- TO DO:
Set down every entry exactly as given. Pictures are to be left out.

(Source data)

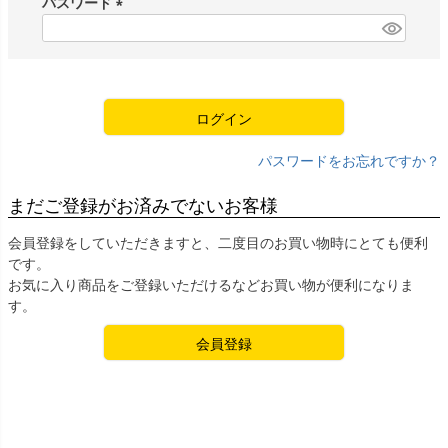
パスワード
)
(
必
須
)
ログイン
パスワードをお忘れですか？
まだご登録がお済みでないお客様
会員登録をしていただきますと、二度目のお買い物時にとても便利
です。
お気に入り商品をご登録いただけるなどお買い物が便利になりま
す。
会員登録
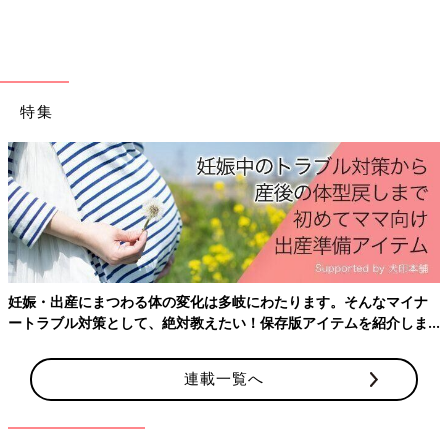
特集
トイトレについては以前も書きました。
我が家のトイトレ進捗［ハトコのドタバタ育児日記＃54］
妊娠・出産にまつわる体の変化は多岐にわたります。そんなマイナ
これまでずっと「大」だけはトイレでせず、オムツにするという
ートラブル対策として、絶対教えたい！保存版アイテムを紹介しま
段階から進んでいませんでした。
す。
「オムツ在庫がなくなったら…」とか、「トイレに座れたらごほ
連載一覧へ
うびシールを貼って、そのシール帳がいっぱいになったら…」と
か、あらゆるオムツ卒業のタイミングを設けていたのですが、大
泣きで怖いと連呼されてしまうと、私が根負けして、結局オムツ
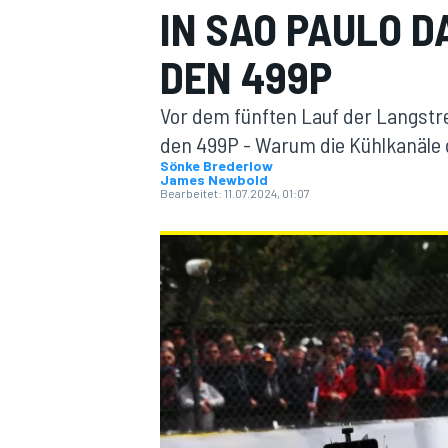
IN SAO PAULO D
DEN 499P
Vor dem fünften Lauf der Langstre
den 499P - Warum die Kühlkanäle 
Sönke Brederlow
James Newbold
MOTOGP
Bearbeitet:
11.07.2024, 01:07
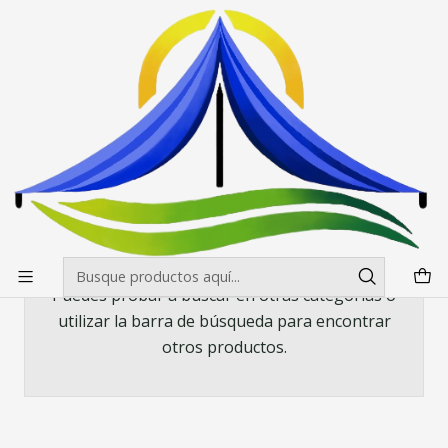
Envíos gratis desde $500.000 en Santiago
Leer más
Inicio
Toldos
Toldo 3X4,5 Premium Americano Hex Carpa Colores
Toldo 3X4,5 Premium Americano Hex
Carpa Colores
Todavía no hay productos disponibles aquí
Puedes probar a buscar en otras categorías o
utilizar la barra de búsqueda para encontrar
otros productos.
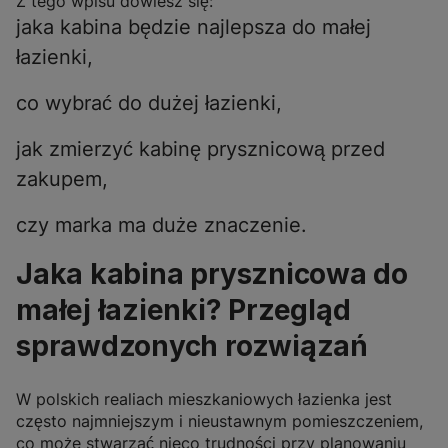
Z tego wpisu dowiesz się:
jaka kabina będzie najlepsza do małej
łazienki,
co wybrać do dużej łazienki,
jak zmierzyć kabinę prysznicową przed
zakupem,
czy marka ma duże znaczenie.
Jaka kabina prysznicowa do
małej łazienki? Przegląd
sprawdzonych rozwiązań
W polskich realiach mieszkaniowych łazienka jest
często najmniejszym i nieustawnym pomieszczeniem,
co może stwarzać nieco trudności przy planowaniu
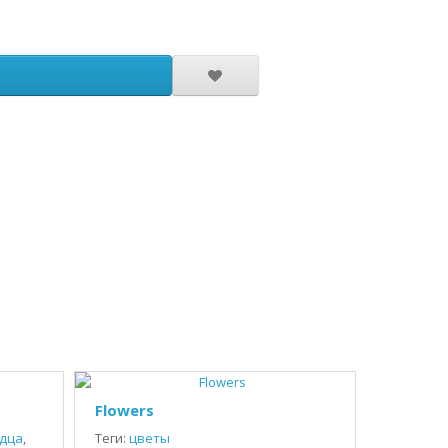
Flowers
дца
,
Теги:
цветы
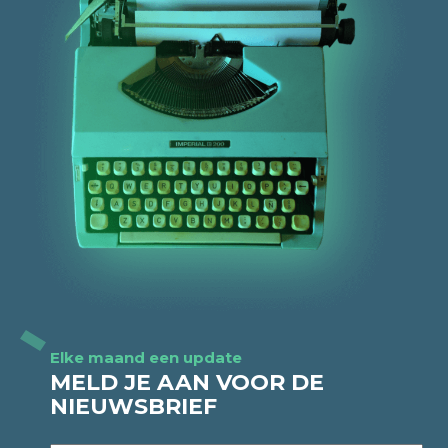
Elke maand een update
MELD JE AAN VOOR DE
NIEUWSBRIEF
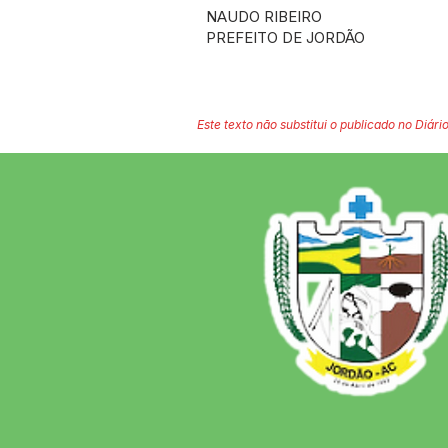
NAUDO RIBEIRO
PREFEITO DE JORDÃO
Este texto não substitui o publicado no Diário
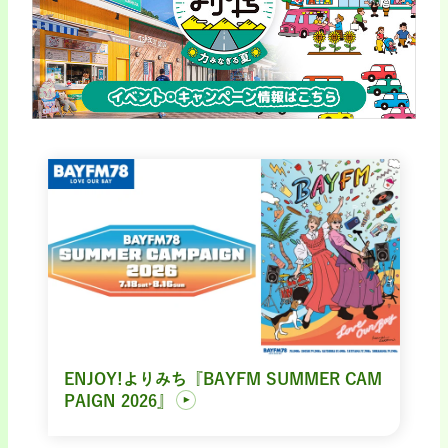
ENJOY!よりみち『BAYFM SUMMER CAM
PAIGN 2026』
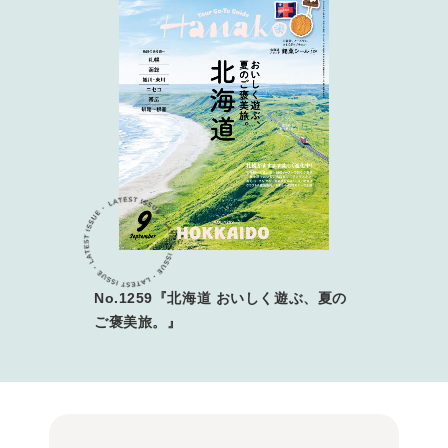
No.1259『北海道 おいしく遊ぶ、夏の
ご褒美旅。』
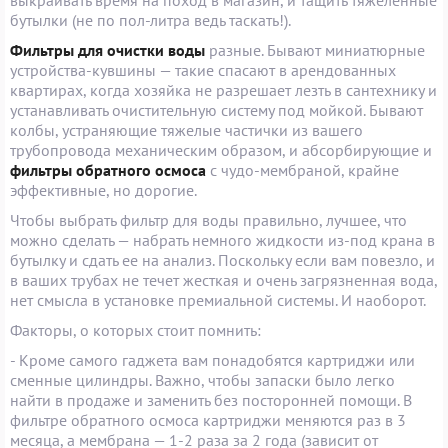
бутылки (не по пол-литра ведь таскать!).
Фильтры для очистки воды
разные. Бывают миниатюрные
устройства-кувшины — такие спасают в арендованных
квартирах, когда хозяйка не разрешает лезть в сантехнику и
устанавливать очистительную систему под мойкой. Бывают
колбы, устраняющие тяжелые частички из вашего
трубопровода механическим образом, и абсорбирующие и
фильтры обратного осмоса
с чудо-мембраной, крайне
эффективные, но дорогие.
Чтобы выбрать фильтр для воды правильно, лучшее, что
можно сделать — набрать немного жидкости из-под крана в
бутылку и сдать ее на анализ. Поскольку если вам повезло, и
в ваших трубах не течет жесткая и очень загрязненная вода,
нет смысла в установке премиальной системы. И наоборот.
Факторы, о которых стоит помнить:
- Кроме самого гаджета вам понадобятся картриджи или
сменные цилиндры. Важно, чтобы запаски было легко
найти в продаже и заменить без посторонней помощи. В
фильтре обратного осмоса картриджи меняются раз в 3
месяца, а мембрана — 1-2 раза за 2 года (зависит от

- FINAL ANSWER:
パスワード
)
(
必
須
)
ログイン
パスワードをお忘れですか？
まだご登録がお済みでないお客様
会員登録をしていただきますと、二度目のお買い物時にとても便利
です。
お気に入り商品をご登録いただけるなどお買い物が便利になりま
す。
会員登録
特集
トイトレについては以前も書きました。
我が家のトイトレ進捗［ハトコのドタバタ育児日記＃54］
妊娠・出産にまつわる体の変化は多岐にわたります。そんなマイナ
これまでずっと「大」だけはトイレでせず、オムツにするという
ートラブル対策として、絶対教えたい！保存版アイテムを紹介しま
段階から進んでいませんでした。
す。
「オムツ在庫がなくなったら…」とか、「トイレに座れたらごほ
連載一覧へ
うびシールを貼って、そのシール帳がいっぱいになったら…」と
か、あらゆるオムツ卒業のタイミングを設けていたのですが、大
泣きで怖いと連呼されてしまうと、私が根負けして、結局オムツ
IN SAO PAULO D
DEN 499P
Vor dem fünften Lauf der Langstre
den 499P - Warum die Kühlkanäle 
Sönke Brederlow
James Newbold
MOTOGP
Bearbeitet:
11.07.2024, 01:07
Envíos gratis desde $500.000 en Santiago
Leer más
Inicio
Toldos
Toldo 3X4,5 Premium Americano Hex Carpa Colores
Toldo 3X4,5 Premium Americano Hex
Carpa Colores
Todavía no hay productos disponibles aquí
Puedes probar a buscar en otras categorías o
utilizar la barra de búsqueda para encontrar
otros productos.
Z tego wpisu dowiesz się:
jaka kabina będzie najlepsza do małej
łazienki,
co wybrać do dużej łazienki,
jak zmierzyć kabinę prysznicową przed
zakupem,
czy marka ma duże znaczenie.
Jaka kabina prysznicowa do
małej łazienki? Przegląd
sprawdzonych rozwiązań
W polskich realiach mieszkaniowych łazienka jest
często najmniejszym i nieustawnym pomieszczeniem,
co może stwarzać nieco trudności przy planowaniu
Flowers
дца
,
Теги:
цветы
Elke maand een update
MELD JE AAN VOOR DE
NIEUWSBRIEF
NAUDO RIBEIRO
PREFEITO DE JORDÃO
Este texto não substitui o publicado no Diário
ENJOY!よりみち『BAYFM SUMMER CAM
PAIGN 2026』
No.1259『北海道 おいしく遊ぶ、夏の
ご褒美旅。』
бутылки (не по пол-литра ведь таскать!).
Фильтры для очистки воды
разные. Бывают миниатюрные
устройства-кувшины — такие спасают в арендованных
квартирах, когда хозяйка не разрешает лезть в сантехнику и
устанавливать очистительную систему под мойкой. Бывают
колбы, устраняющие тяжелые частички из вашего
трубопровода механическим образом, и абсорбирующие и
фильтры обратного осмоса
с чудо-мембраной, крайне
эффективные, но дорогие.
Чтобы выбрать фильтр для воды правильно, лучшее, что
можно сделать — набрать немного жидкости из-под крана в
бутылку и сдать ее на анализ. Поскольку если вам повезло, и
в ваших трубах не течет жесткая и очень загрязненная вода,
нет смысла в установке премиальной системы. И наоборот.
Факторы, о которых стоит помнить:
- Кроме самого гаджета вам понадобятся картриджи или
сменные цилиндры. Важно, чтобы запаски было легко
найти в продаже и заменить без посторонней помощи. В
фильтре обратного осмоса картриджи меняются раз в 3
месяца, а мембрана — 1-2 раза за 2 года (зависит от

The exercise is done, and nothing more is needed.